Porsche - マット・ハメル - DON 176

マット・ハメル - DON 176

[+]

カリフォルニア州都サクラメントからそう遠くない小さな町に 蒐集家マット・ハメルの自宅がある。パティナ効果を放つオールドタイマーに情熱を注ぐ彼は自ら標榜する “本物” を追及する。ハメルのガレージに保管された宝物……。それはノン・レストアのポルシェと膨大なパーツ群だ。

部 品を探し、見つけ、そして磨きあげる。そんなオールドタイマー・ファンには欠かせない過程は、マット・ハメルには必要ないようだ。独特の “宝探し” と蒐集を楽しむ 42 歳のアメリカ人が追い求めているのは、ありのまま、錆びだらけのオールドタイマーなのである。つい最近もココナッツ繊維がむき出しのシートと、錆でフットスペースが完全に抜けた 1956 年型の 356 C 1600 を発掘した。このクーペを特徴付けているパティナ効果(古びた感じ)は、まさに演出なしの本物だ。

(データセットの項目)

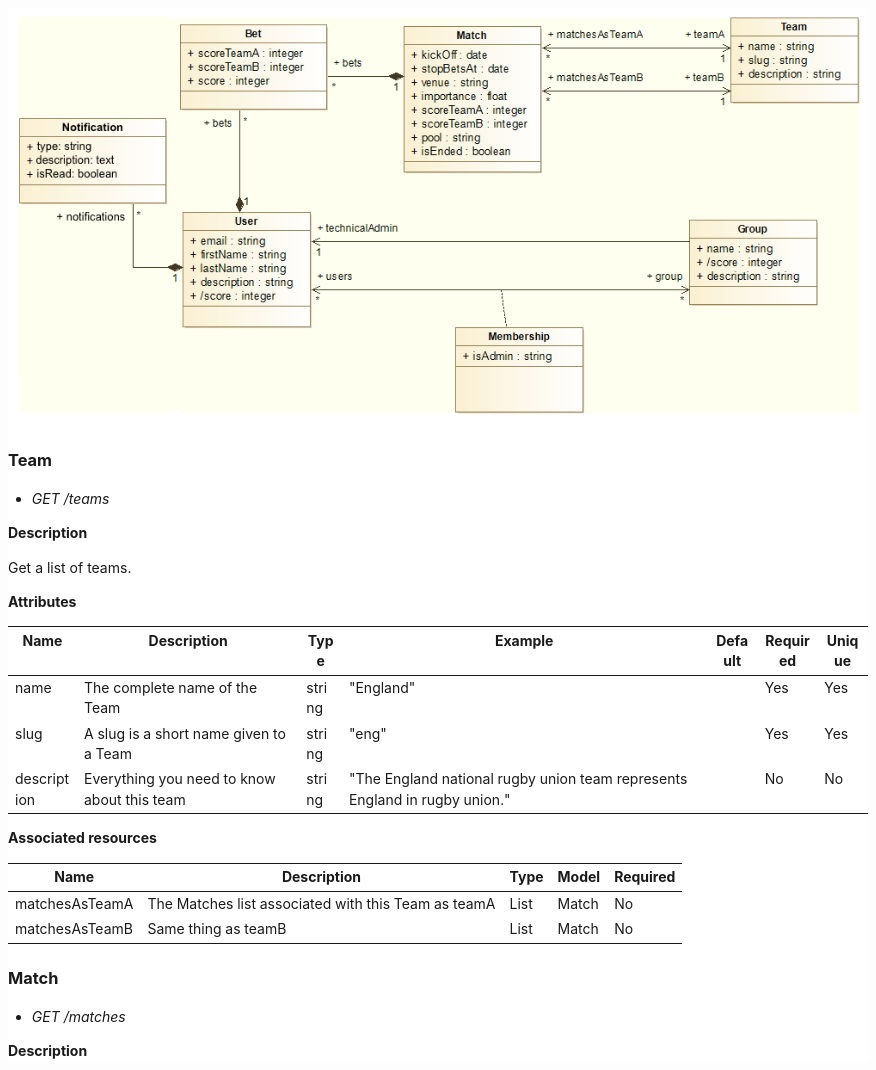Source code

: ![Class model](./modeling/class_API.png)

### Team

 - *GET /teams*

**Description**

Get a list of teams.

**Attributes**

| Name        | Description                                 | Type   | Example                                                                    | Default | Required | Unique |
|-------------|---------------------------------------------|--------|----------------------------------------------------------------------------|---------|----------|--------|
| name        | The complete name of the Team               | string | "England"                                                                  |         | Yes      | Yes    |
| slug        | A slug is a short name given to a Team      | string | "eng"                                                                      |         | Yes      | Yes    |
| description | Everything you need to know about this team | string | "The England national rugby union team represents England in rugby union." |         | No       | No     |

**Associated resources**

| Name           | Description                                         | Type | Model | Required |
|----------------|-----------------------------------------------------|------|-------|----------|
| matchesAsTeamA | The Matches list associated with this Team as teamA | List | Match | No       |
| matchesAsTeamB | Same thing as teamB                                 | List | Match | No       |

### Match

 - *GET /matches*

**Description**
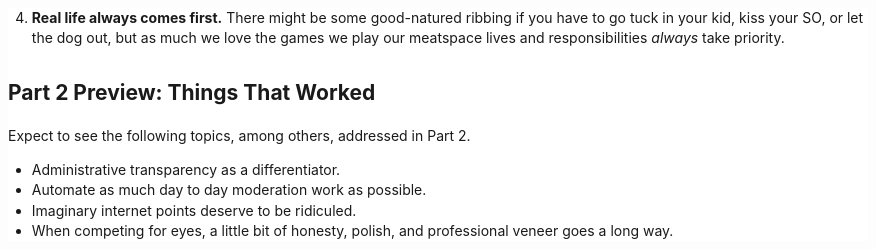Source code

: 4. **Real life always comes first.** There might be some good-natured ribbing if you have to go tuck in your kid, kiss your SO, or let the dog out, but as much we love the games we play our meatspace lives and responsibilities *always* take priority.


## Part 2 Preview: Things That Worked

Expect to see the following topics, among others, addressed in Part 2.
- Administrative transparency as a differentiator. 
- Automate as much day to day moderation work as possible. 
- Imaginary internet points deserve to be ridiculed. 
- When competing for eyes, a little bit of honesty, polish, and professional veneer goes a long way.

* 作業内容:
1 > マット・ハメルについての文章によると、彼が最近発掘したクーペは何年型のどのモデルか。
2 > マット・ハメルについての文章のうち、「Porsche - マット・ハメル」から「は、まさに演出なしの本物だ。」までを、その末尾の語句も含めて一字一句そのまま書き写せ。

* 期待される結果:
1 > 1956 年型の 356 C 1600。

2 >
Porsche - マット・ハメル - DON 176

マット・ハメル - DON 176

[+]

カリフォルニア州都サクラメントからそう遠くない小さな町に 蒐集家マット・ハメルの自宅がある。パティナ効果を放つオールドタイマーに情熱を注ぐ彼は自ら標榜する “本物” を追及する。ハメルのガレージに保管された宝物……。それはノン・レストアのポルシェと膨大なパーツ群だ。

部 品を探し、見つけ、そして磨きあげる。そんなオールドタイマー・ファンには欠かせない過程は、マット・ハメルには必要ないようだ。独特の “宝探し” と蒐集を楽しむ 42 歳のアメリカ人が追い求めているのは、ありのまま、錆びだらけのオールドタイマーなのである。つい最近もココナッツ繊維がむき出しのシートと、錆でフットスペースが完全に抜けた 1956 年型の 356 C 1600 を発掘した。このクーペを特徴付けているパティナ効果(古びた感じ)は、まさに演出なしの本物だ。